LEIA GUO - EXPOSURE EMERGING PHOTOGRAPHERS SHOWCASE

“Somewhere in Nowhere” explores the feeling of hiraeth, a Welsh word that means a longing for a home that was lost or never existed. This sensation is felt when Leia travels through the landscape she grew up in. Liminal cloud formations, particularly Chinooks, became a fixation during the creation of these prints, as Leia attempts to recreate the skies she has seen in her memories over locations that bear resemblance to places she has loved for years.

This body of work includes 5 unique silver gelatin prints, displayed as a dyptic entitled “Chinook Series” and a tryptic, “Lost Series”. The artificial “Chinook arches” are created through the application of hand-blown glass plates during the printing process; a symbol of home and a gateway to fond childhood memories. In contrast, the landscape is mundane, consisting of views that cannot be traced back to a single location. By placing glass under the exposure machine, the image is distorted in a way that would not be possible through digital or analog double-exposure techniques. The process of photographing the landscape, returning to the hotshop to create specific glass “clouds”, and then exposing the print in the darkroom is an attempt to reconcile with fact that the landscapes she longs for only exist within memory. The finished photographs are “nowhere” places that are made “somewhere” by the desire of a homesick heart to find where it belongs.

BIOGRAPHY

Leia Guo is an interdisciplinary photographer and glass artist in her 5th year at AUArts. Since first picking up a camera in middle school, she has been drawn to the Albertan landscape she grew up in. Through countless trips in high school into the prairies, mountains, and foothills, Leia honed her photographic skills and fell in love with the beauty found in our unique spot in Southern Alberta. 

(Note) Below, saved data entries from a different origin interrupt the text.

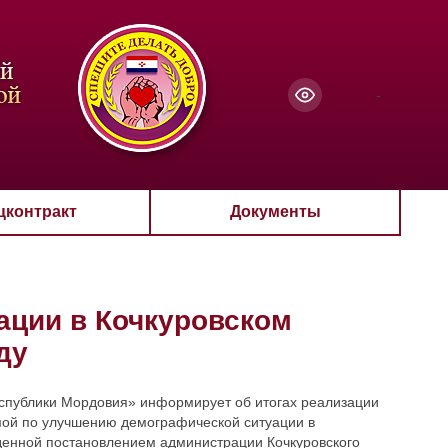
чанию
-
цконтракт
Документы
ации в Кочкуровском
ду
спублики Мордовия» информирует об итогах реализации
ой по улучшению демографической ситуации в
денной постановлением администрации Кочкуровского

While she is officially registered as a BFA Glass major, Leia has spent her time throughout her undergraduate degree in both the hotshop and the darkroom, using her skills as a glassblower to complement her photographic work. Over the years, the glass forms she created in the hotshop evolved from being test subjects for learning studio lighting to unique light refracting tools in the darkroom for her silver gelatin prints, allowing her to break boundaries between her work as a craft artist and photographer. By using glass to manipulate light under an exposure machine, she can visualize the intangible, the liminal, and the sublime in her landscapes, resulting in unique prints where glass is not just an addition, but an essential collaborator.

Right now, Leia is pursuing a self-directed residency sponsored by AUArts to continue exploring various ways of incorporating glass into photographic practices, including using glass as both canvas and light manipulator. Her work has been exhibited by the Marion Nicoll Gallery, the Glass Art Society, and is currently exhibiting at the Alberta Craft Council’s “Coming Up Next” show.